» **RECORDS TO PROCESS**:
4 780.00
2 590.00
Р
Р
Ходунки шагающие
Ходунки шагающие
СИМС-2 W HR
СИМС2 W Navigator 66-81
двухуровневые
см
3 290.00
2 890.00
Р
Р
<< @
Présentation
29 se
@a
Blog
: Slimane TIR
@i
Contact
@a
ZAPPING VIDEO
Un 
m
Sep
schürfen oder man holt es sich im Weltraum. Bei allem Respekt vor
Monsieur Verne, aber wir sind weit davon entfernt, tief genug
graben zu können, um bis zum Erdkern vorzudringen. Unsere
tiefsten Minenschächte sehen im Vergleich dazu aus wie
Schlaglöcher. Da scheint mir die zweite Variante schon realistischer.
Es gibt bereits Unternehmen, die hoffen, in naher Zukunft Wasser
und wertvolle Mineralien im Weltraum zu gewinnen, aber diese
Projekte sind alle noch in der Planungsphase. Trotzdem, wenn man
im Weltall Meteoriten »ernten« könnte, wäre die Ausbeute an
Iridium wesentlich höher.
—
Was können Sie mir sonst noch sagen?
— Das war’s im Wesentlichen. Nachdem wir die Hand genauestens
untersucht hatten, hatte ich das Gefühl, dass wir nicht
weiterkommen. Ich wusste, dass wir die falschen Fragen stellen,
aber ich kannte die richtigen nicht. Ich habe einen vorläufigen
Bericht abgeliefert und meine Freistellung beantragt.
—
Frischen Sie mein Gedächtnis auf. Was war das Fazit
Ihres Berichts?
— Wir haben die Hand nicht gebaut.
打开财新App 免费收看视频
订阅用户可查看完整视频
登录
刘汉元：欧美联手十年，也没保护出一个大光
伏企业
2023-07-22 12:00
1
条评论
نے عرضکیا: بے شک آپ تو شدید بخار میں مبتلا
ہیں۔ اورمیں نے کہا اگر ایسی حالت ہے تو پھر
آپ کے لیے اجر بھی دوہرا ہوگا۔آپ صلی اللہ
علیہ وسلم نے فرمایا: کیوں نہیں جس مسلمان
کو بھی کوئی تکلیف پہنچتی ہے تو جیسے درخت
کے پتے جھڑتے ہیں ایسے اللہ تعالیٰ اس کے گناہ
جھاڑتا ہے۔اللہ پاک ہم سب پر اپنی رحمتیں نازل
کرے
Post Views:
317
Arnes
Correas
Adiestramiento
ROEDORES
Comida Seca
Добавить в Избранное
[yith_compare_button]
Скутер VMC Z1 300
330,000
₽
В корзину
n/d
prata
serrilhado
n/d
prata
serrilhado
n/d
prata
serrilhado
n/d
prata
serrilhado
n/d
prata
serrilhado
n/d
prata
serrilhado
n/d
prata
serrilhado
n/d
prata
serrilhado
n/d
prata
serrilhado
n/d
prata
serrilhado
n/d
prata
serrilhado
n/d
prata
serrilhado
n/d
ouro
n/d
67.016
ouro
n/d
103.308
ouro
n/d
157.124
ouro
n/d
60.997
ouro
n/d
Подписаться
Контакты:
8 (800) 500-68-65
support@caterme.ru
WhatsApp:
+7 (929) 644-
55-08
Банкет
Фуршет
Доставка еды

» **WHAT IS NEEDED**: All the lines above should appear again in the answer, exactly as written.

» **OUTPUT BELOW**:
4 780.00
2 590.00
Р
Р
Ходунки шагающие
Ходунки шагающие
СИМС-2 W HR
СИМС2 W Navigator 66-81
двухуровневые
см
3 290.00
2 890.00
Р
Р
<< @
Présentation
29 se
@a
Blog
: Slimane TIR
@i
Contact
@a
ZAPPING VIDEO
Un 
m
Sep
schürfen oder man holt es sich im Weltraum. Bei allem Respekt vor
Monsieur Verne, aber wir sind weit davon entfernt, tief genug
graben zu können, um bis zum Erdkern vorzudringen. Unsere
tiefsten Minenschächte sehen im Vergleich dazu aus wie
Schlaglöcher. Da scheint mir die zweite Variante schon realistischer.
Es gibt bereits Unternehmen, die hoffen, in naher Zukunft Wasser
und wertvolle Mineralien im Weltraum zu gewinnen, aber diese
Projekte sind alle noch in der Planungsphase. Trotzdem, wenn man
im Weltall Meteoriten »ernten« könnte, wäre die Ausbeute an
Iridium wesentlich höher.
—
Was können Sie mir sonst noch sagen?
— Das war’s im Wesentlichen. Nachdem wir die Hand genauestens
untersucht hatten, hatte ich das Gefühl, dass wir nicht
weiterkommen. Ich wusste, dass wir die falschen Fragen stellen,
aber ich kannte die richtigen nicht. Ich habe einen vorläufigen
Bericht abgeliefert und meine Freistellung beantragt.
—
Frischen Sie mein Gedächtnis auf. Was war das Fazit
Ihres Berichts?
— Wir haben die Hand nicht gebaut.
打开财新App 免费收看视频
订阅用户可查看完整视频
登录
刘汉元：欧美联手十年，也没保护出一个大光
伏企业
2023-07-22 12:00
1
条评论
نے عرضکیا: بے شک آپ تو شدید بخار میں مبتلا
ہیں۔ اورمیں نے کہا اگر ایسی حالت ہے تو پھر
آپ کے لیے اجر بھی دوہرا ہوگا۔آپ صلی اللہ
علیہ وسلم نے فرمایا: کیوں نہیں جس مسلمان
کو بھی کوئی تکلیف پہنچتی ہے تو جیسے درخت
کے پتے جھڑتے ہیں ایسے اللہ تعالیٰ اس کے گناہ
جھاڑتا ہے۔اللہ پاک ہم سب پر اپنی رحمتیں نازل
کرے
Post Views:
317
Arnes
Correas
Adiestramiento
ROEDORES
Comida Seca
Добавить в Избранное
[yith_compare_button]
Скутер VMC Z1 300
330,000
₽
В корзину
n/d
prata
serrilhado
n/d
prata
serrilhado
n/d
prata
serrilhado
n/d
prata
serrilhado
n/d
prata
serrilhado
n/d
prata
serrilhado
n/d
prata
serrilhado
n/d
prata
serrilhado
n/d
prata
serrilhado
n/d
prata
serrilhado
n/d
prata
serrilhado
n/d
prata
serrilhado
n/d
ouro
n/d
67.016
ouro
n/d
103.308
ouro
n/d
157.124
ouro
n/d
60.997
ouro
n/d
Подписаться
Контакты:
8 (800) 500-68-65
support@caterme.ru
WhatsApp:
+7 (929) 644-
55-08
Банкет
Фуршет
Доставка еды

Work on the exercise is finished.